MRP added LONG Travel & Leisure to our list of themes on September 29, 2021, as it appeared likely a full recovery in 2022 awaited the travel industry. Unfortunately, just weeks after this was added to our list of themes, the new COVID-19 Omicron variant was discovered, which led to an significant surge in cases. That undoubtedly delayed a rebound in travel and injected uncertainty into the timetable for airlines and related industries to recover. However, nearly all major economies around the world finally dropping restrictions for foreign visitors, it appears consumers may be resuming well-overdue vacation planning.
One of the more interesting international markets to watch will be China’s. Delta resumed nonstop services between China and the US on March 3, following a shutdown of those routes in early 2020, amid the outbreak of the COVID-19 pandemic. American Airlines and United Airlines, which had also suspended nonstop service to China nearly three years prior, restored the operation of direct flights between the US and China in the first quarter as well.

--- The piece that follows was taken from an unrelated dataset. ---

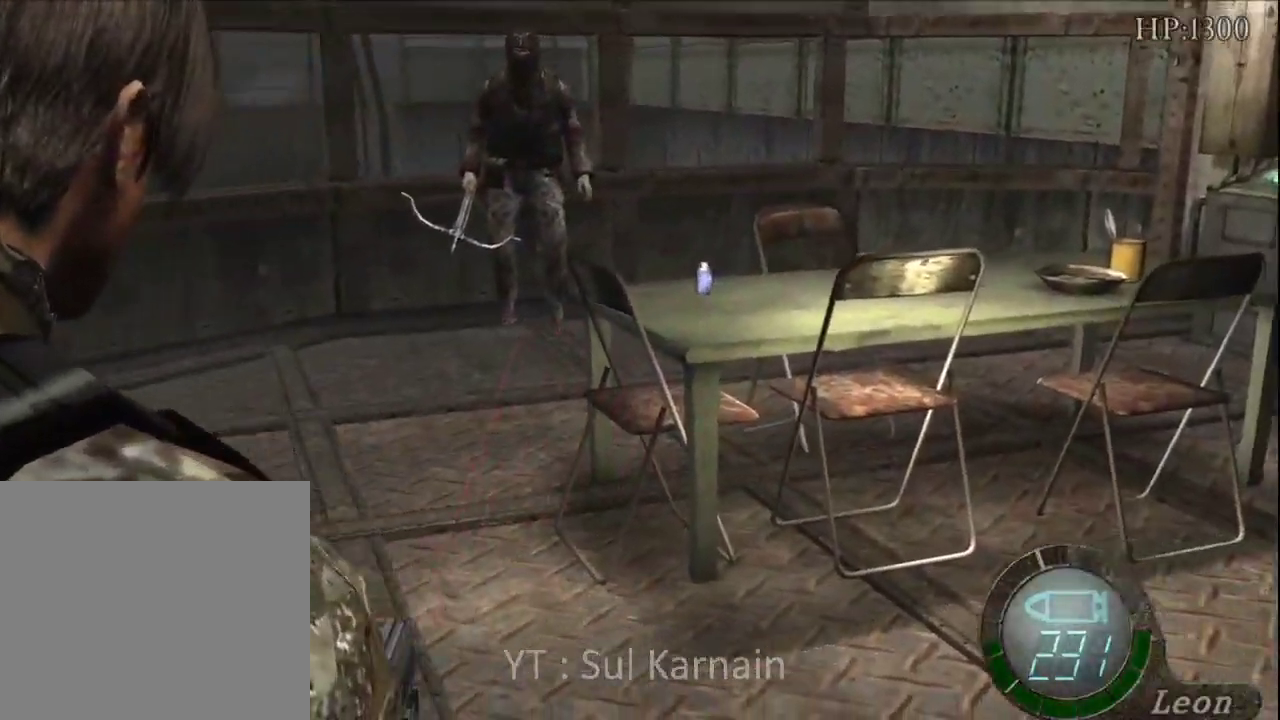
{"buttons": ["R1"], "left_stick": "center", "right_stick": "center", "events": [[83, "left_stick", "up"], [217, "left_stick", "center"], [250, "A", "down"], [333, "A", "up"]]}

Even with re-openings of previously shuttered routes between the two countries, the number of flights between traversing between each of them remains just a fraction of what it was prior to the pandemic. Per Fitch Ratings, only 2.24 million international passengers were serviced by China’s airports in the first quarter or 12% of the 2019 level. However, an increase in Chinese passenger volume abroad would likely indicate a revival in travel spending.
Moreover, it would provide a strong signal for the recovery of Chinese tourism across the globe. As MRP has previously noted, a return of Chinese travelers to the international scene, following the end of the “Zero-COVID” regime in the world’s second largest economy, should bolster travel significantly. For context, 2019 saw 155 million Chinese travelers go abroad, spending $254.6 billion. China averaged about 12 million outbound air passengers per month in 2019, but those numbers fell 95% during the COVID years, according to Steve Saxon, a partner in McKinsey’s Shenzhen office. Per CNN reporting, he predicts that figure will recover to about 6 million per month by the summer.
To track this theme, we use the Defiance Hotel, Airline, and Cruise ETF (CRUZ), which structures its holdings to to track the performance before fees and expenses of the BlueStar Global Hotels, Airlines, and Cruises Index, a rules-based weighted index of companies primarily engaged in the passenger airline, hotel and cruise industries. Since adding LONG Travel & Leisure to our list of themes, CRUZ has returned -15%, underperforming the S&P 500 decline of -2% over that same period.